# PROVIDED TEXT
-- Opening Marker --
Science also informs us that mitigation (preventing emissions) and adaptation (coping with climate change and risks) together can move us forward optimally. As emitting zero emissions is not an option, any scenario to reach the 1.5-degree warming limit by 2050 requires new technologies to capture, use and store carbon emissions, and to remove and sequester carbon. Scaling up nature-based solutions around carbon sinks, giant reservoirs that absorb carbon emissions, such as oceans, plants and soil will be critical – hence the emphasis on tackling deforestation, reforestation (in a context of increased wildfires and physical constraints), and biodiversity. In sum, reaching our climate target requires decreasing greenhouse gas emissions, and offsetting any emissions through exciting but uncertain technological and nature-based innovations.

4. Economics

Climate is a casualty of outdated economic models and theories

In Doughnut Economics (2017), Kate Raworth explains that the various economic models that we operate with since the Industrial Revolution are largely inspired by physics. Flows of capital are depicted as closed and reductive systems, where planet and people were conspicuously absent. At the core of these models lies a belief in endless growth, underpinned by an idea of linear progress, without much thought for externalities, i.e. the cost borne by unrelated third parties, such as those marginalised by the system. The ’Doughnut’ model centred around a regenerative and redistributive economy aims to remedy these long-standing blind spots, also highlighted by other economists such as Mariana Mazzucato in Mission Economy: A Moonshot Guide to Changing Capitalism (2021). The transition from old to new economic models is unfortunately not so simple, as new models often downplay the structure of the real economy and under-estimate the entrenched nature of fossil fuels (and vested interests) in our economic systems. Perhaps the answer lies in building a transition economy model to move more realistically towards the new paradigm.
-- Closing Marker --
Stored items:
-- Opening Marker --
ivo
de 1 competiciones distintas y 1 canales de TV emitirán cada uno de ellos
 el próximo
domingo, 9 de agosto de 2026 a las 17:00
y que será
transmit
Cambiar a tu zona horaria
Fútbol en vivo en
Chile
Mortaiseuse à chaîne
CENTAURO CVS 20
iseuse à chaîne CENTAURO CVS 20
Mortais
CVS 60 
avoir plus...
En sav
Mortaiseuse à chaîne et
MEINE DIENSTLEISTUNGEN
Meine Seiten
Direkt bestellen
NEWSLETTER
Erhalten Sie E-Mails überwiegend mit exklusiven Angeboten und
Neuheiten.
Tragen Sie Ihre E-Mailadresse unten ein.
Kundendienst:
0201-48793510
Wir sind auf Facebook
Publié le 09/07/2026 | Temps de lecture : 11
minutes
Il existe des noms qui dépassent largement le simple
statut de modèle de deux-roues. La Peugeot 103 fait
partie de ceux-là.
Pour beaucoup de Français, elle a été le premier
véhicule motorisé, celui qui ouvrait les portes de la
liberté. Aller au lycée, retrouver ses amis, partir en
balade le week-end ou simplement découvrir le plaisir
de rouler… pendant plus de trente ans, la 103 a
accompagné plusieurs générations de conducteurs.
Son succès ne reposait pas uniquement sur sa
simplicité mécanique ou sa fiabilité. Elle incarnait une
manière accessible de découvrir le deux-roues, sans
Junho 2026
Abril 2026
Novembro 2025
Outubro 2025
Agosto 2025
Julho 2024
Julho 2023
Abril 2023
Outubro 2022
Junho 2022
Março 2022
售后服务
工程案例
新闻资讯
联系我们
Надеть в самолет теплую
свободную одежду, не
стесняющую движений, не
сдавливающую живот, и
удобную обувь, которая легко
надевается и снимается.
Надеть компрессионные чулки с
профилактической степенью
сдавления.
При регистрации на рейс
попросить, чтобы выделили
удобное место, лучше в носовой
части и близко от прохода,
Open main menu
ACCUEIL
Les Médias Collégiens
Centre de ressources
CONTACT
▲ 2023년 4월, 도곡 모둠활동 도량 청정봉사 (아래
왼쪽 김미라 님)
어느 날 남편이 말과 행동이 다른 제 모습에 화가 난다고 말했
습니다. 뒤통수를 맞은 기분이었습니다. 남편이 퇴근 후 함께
-- Closing Marker --
# EXERCISE DIRECTIONS
Summarize the climate and economics text in two sentences. The stored items are separate material and are not part of the climate and economics text.

# RESULT FOR THIS EXERCISE
Reaching the 1.5-degree warming limit by 2050 requires combining mitigation and adaptation, cutting greenhouse gas emissions, and offsetting remaining emissions through technologies that capture and remove carbon and through nature-based solutions built around carbon sinks such as oceans, plants and soil. Economic models in use since the Industrial Revolution rest on a belief in endless growth that leaves out the planet, people and externalities, and although alternatives such as Kate Raworth's regenerative and redistributive 'Doughnut' model aim to correct this, the transition is difficult because new models underestimate how entrenched fossil fuels are in economic systems.